The herds of wild horses that roam the North Carolina Outer Banks have managed to escape Hurricane Florence unscathed after the storm wreaked havoc on the Carolinas and surrounding areas.
As the storm - responsible for multiple deaths and record levels of flooding throughout parts of North and South Carolina - slowly made its way inland, many feared for the safety of the hundreds of wild horses that call North Carolina's barrier islands home. There was nothing but relief in the area when Cape Hatteras National Seashore and Corolla Wild Horse Fund both confirmed on social media that their equine populations were safe and sound.
Corolla Wild Horse Fund, dedicated to protecting the herd of wild Colonial Spanish Mustangs, posted several pictures on Facebook, showing the horses grazing peacefully in a water-soaked field.
The fund's herd manager, Meg Puckett, told The Charlotte Observer that the wild herd found higher ground and grouped together against the wind and rain. People on the island also kept an eye on them.
“So far it’s been business as usual for them, out grazing in all the normal spots,” Puckett said. “The horses are back out at all their usual haunts.”
According to Jo Langone, the chief operating officer of Corolla Wild Horse Fund, wild horses instinctively run for shelter when they sense strong winds or approaching storms and Florence did produce some high winds and rain. Langone told ABC News that the horses took cover in a forested area to protect themselves. She added that once the high winds and rains calmed down, the horses came out from the trees safe and sound.
“Once it alleviated, the horses started coming out and grazing where they normally would,” she said. “They weren’t affected for that long!”
Further South, Cape Hatteras National Seashore also confirmed that their herd of ponies on Ocracoke Island fared well in the storm.
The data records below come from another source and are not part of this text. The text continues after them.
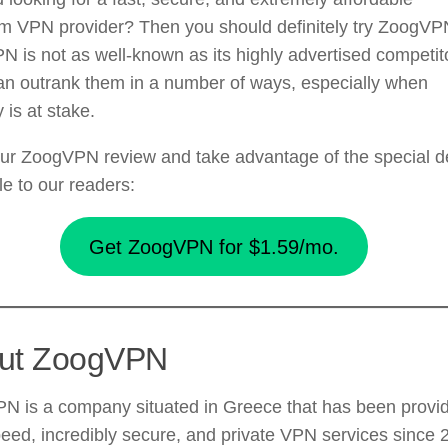
m VPN provider? Then you should definitely try ZoogVP
N is not as well-known as its highly advertised competit
can outrank them in a number of ways, especially when
y is at stake.
ur ZoogVPN review and take advantage of the special d
le to our readers:
Get ZoogVPN for $1.59/mo.
ut ZoogVPN
N is a company situated in Greece that has been provi
eed, incredibly secure, and private VPN services since 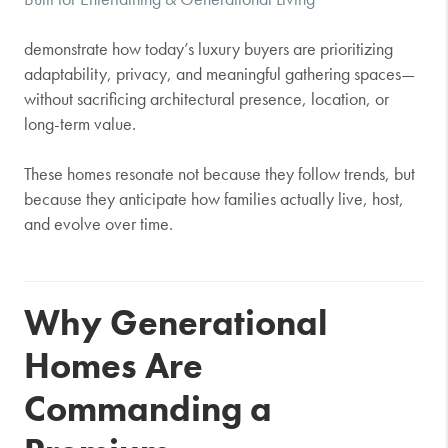
demonstrate how today’s luxury buyers are prioritizing
adaptability, privacy, and meaningful gathering spaces—
without sacrificing architectural presence, location, or
long-term value.
These homes resonate not because they follow trends, but
because they anticipate how families actually live, host,
and evolve over time.
Why Generational
Homes Are
Commanding a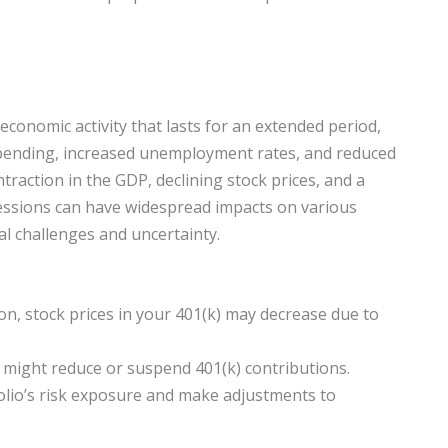
n economic activity that lasts for an extended period,
spending, increased unemployment rates, and reduced
ntraction in the GDP, declining stock prices, and a
ssions can have widespread impacts on various
ial challenges and uncertainty.
on, stock prices in your 401(k) may decrease due to
ight reduce or suspend 401(k) contributions.
folio’s risk exposure and make adjustments to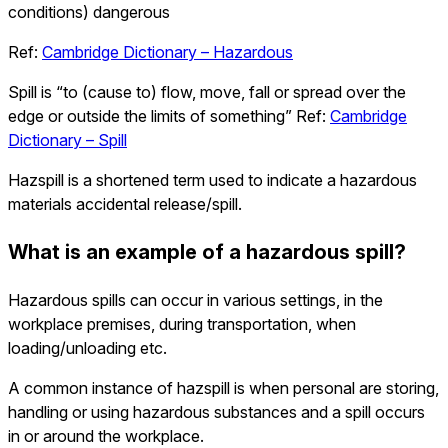
conditions) dangerous
Ref:
Cambridge Dictionary – Hazardous
Spill is “to (cause to) flow, move, fall or spread over the
edge or outside the limits of something” Ref:
Cambridge
Dictionary – Spill
Hazspill is a shortened term used to indicate a hazardous
materials accidental release/spill.
What is an example of a hazardous spill?
Hazardous spills can occur in various settings, in the
workplace premises, during transportation, when
loading/unloading etc.
A common instance of hazspill is when personal are storing,
handling or using hazardous substances and a spill occurs
in or around the workplace.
Prior to Hurricane Florence's lashing, Sue Stuska, a wildlife biologist based at Cape Lookout National Seashore, had explained to the Associated Press that the horses could sense weather changes and instinctively knew what to do in a storm. She had added that they were meant to be outside and had thick places to hide out, reassuring people that the animals would be "just fine", and that there was no need to worry about them. She was right!